La dimension sanitaire de l’accompagnement des mineurs placés « n’échappe pas au risque de parcours fractionné, avec un manque d’historicité, de globalité et de cohérence », concluent les auteurs, qui proposent cinq pistes de réflexion et d’action. Ils préconisent en premier lieu d’améliorer la connaissance et le suivi de l’état de santé des enfants protégés, grâce à des supports adaptés (systématisation du bilan de santé à l’entrée dans le dispositif, instauration du dossier médical dématérialisé, intégration obligatoire d’un volet santé dans le PPE).

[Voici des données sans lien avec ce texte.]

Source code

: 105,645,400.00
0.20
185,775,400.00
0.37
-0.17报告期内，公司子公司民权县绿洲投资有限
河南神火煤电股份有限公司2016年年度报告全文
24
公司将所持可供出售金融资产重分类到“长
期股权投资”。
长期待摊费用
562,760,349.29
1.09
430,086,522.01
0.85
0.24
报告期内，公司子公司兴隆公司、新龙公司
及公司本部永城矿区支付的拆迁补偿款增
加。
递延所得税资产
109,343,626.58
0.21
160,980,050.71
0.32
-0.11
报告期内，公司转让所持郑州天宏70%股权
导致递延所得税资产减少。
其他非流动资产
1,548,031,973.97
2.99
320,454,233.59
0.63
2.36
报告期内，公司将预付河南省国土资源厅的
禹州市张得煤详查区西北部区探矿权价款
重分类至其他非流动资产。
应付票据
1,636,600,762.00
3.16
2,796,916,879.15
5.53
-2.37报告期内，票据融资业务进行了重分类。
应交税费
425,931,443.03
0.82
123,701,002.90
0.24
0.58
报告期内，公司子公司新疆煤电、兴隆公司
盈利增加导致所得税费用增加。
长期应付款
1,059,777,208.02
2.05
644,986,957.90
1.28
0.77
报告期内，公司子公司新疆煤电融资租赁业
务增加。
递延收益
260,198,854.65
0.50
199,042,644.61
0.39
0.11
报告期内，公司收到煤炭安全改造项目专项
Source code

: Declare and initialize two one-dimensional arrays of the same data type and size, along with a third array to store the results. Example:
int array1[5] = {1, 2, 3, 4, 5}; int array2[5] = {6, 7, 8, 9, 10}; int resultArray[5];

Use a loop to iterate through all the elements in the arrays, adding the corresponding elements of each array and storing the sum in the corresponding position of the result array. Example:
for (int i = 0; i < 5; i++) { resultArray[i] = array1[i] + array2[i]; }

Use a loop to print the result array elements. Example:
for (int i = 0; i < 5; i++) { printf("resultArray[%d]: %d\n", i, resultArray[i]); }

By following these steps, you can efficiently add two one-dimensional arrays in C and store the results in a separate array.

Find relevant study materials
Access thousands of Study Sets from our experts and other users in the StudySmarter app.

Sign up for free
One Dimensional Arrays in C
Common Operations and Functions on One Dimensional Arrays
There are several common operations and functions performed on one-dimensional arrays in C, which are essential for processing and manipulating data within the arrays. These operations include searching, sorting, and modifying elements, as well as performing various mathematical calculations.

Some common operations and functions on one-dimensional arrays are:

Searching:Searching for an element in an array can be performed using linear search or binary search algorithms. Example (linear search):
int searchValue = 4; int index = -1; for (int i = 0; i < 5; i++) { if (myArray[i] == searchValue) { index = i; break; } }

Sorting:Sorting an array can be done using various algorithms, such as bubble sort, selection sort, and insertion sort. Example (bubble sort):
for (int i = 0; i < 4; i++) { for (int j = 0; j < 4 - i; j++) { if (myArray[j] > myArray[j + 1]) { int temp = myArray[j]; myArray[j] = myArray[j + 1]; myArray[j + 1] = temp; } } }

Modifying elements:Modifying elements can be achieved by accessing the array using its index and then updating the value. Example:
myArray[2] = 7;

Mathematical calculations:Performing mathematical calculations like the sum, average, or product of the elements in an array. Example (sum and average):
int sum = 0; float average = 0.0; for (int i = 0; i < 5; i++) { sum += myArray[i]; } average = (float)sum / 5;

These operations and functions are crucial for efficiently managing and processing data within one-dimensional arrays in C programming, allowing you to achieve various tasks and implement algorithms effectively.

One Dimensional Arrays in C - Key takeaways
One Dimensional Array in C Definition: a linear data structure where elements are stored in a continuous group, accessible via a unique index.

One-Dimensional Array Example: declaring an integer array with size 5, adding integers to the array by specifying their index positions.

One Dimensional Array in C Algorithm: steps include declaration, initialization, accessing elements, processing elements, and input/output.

Ils proposent également de « repositionner la dimension santé dans sa globalité, comme un élément essentiel de l’accompagnement socio-éducatif », par la formation de l’ensemble des travailleurs sociaux à « l’enchevêtrement des dimensions développementales de l’enfant », et par une réflexion collective au sein de l’institution autour du « prendre soin de l’enfant ».

Autre recommandation : « dynamiser et formaliser un maillage institutionnel et territorial autour du soin », par des protocoles ou conventions entre les services de placement et de sécurité sociale. Les auteurs invitent à renforcer le rôle des lieux de consultation en santé primaire, en favorisant la transmission des informations entre les services. Selon eux, la généralisation du recours à la protection maternelle et infantile permettrait d’uniformiser les démarches, de centraliser les informations et de favoriser les échanges avec les professionnels de la protection de l’enfance. Autre préconisation : anticiper et faciliter les changements de statut de l’enfant. Ce qui doit passer par la préparation des jeunes et de leurs parents à s’emparer de leurs droits, la sensibilisation des équipes éducatives aux aspects législatifs liées à la couverture sociale des mineurs et la transmission automatique aux organismes de sécurité sociale des informations relatives aux enfants en fin de droit. Renforcer la place des parents dans le suivi sanitaire du mineur accueilli suppose enfin, selon les auteurs, d’intégrer cette dimension dans l’accompagnement à la parentalité.

Notes

(1) L’accès à la santé des enfants pris en charge au titre de la protection de l’enfance : accès au soin et sens du soin – Mars 2016 – Séverine Euillet, Juliette Halifax, Pierre Moisset, Nadège Séverac – Disponible sur www.cmu.fr.

(2) A propos de la recommandation de l’Agence nationale de l’évaluation et de la qualité des établissements et services sociaux et médico-sociaux sur le sujet, voir ASH n° 2944 du 22-01-16, p. 10.

Une enquête a la fois quantitative et qualitative

Les chercheurs ont mené une enquête quantitative auprès des caisses primaires d’assurance maladie, parmi lesquelles 97 ont répondu, des directions territoriales de la protection judiciaire de la jeunesse, qui représentent 48 répondants, et des services départementaux de l’aide sociale à l’enfance, soit 58 réponses recueillies. Simultanément, une enquête qualitative a été réalisée dans cinq départements, où 41 entretiens ont été conduits auprès de cadres d’institutions, de soignants, de professionnels, de parents et d’enfants concernés par l’ASE ou la PJJ.